Due to superior efficacy and tolerability, aromatase inhibitors (AI) have replaced tamoxifen as the endocrine therapy of choice in post-menopausal women with breast cancer. However, its long-term use is associated with decreased bone mineral density and increased fracture risk. We aimed to assess if serum parathyroid hormone (PTH) may predict those at increased risk of aromatase inhibitor-associated bone loss.
A retrospective analysis of all women diagnosed with non-metastatic breast cancer and commenced on endocrine therapy (anastrazole, letrozole or tamoxifen) at our tertiary referral breast service between August 2007 and June 2012 was conducted. Inclusion criteria included having a baseline dual-energy x-ray absorptiometry (DEXA) scan and blood test within 6 months of commencing endocrine therapy, and at least one follow-up DEXA scan prior to ceasing or switching endocrine treatment.
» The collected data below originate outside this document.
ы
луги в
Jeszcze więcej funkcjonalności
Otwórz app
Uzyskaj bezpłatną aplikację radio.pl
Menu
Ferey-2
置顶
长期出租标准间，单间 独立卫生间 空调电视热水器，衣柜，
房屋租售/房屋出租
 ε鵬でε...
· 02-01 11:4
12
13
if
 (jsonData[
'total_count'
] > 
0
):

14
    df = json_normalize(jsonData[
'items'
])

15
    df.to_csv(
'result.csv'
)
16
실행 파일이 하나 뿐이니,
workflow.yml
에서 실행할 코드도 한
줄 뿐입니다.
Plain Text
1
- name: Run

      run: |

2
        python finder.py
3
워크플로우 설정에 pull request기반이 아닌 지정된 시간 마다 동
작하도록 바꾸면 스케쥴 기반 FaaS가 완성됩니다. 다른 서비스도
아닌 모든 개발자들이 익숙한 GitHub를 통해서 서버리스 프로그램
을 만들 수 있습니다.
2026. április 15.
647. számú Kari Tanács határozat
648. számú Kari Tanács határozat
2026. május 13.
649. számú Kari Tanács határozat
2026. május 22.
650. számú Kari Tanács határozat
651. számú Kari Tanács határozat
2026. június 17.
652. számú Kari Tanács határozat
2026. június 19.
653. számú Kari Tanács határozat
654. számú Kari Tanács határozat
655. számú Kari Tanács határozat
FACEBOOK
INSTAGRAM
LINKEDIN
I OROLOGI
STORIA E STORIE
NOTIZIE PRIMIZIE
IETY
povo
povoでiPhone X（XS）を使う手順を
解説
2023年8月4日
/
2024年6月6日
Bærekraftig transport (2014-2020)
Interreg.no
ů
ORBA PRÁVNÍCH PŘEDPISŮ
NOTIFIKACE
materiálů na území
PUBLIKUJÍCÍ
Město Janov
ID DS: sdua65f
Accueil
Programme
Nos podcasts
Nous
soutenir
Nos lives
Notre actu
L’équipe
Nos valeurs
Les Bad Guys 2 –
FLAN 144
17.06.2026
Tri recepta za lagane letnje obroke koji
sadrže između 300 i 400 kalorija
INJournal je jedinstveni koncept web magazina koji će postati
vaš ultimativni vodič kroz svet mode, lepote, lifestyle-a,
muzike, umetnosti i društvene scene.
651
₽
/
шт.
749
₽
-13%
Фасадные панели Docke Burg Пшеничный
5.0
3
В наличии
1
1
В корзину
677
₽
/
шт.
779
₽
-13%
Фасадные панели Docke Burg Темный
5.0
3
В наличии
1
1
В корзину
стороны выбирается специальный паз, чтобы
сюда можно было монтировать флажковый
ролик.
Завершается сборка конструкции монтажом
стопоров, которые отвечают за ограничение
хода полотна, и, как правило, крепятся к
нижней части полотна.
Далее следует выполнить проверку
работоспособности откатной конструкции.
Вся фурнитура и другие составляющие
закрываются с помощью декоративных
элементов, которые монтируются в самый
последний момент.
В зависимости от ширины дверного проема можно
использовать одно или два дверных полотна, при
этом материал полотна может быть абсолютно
Of 232 patients started on endocrine therapy for non-metastatic breast cancer, 139 patients (113 AI; 26 tamoxifen) fulfilled the inclusion criteria. Median age was 65 (IQR 56, 68). After a median time of 3.5 years (IQR 3.0, 4.4) between baseline and final DEXA, tamoxifen use resulted in a significant increase in femoral neck T-score per year compared with AI use (0.078 versus -0.110, p=0.001). Baseline PTH was negatively associated with increased baseline femoral neck T-score on linear regression analysis (p=0.043), while no significant association was identified with vitamin D or calcium. A non-significant trend towards an improvement in the percentage change in lumbar spine BMD per year (0.964% versus -1.043%, p=0.087) and femoral neck T-score per year (-0.867 versus -0.111, p=0.740) was observed in women taking AI with a baseline PTH >5.90pmol/L compared with a PTH ≤5.90pmol/L.
Parathyroid hormone measurement provides information regarding baseline bone health in women with non-metastatic breast cancer, but is of no predictive value in determining future bone loss following initiation of endocrine therapy.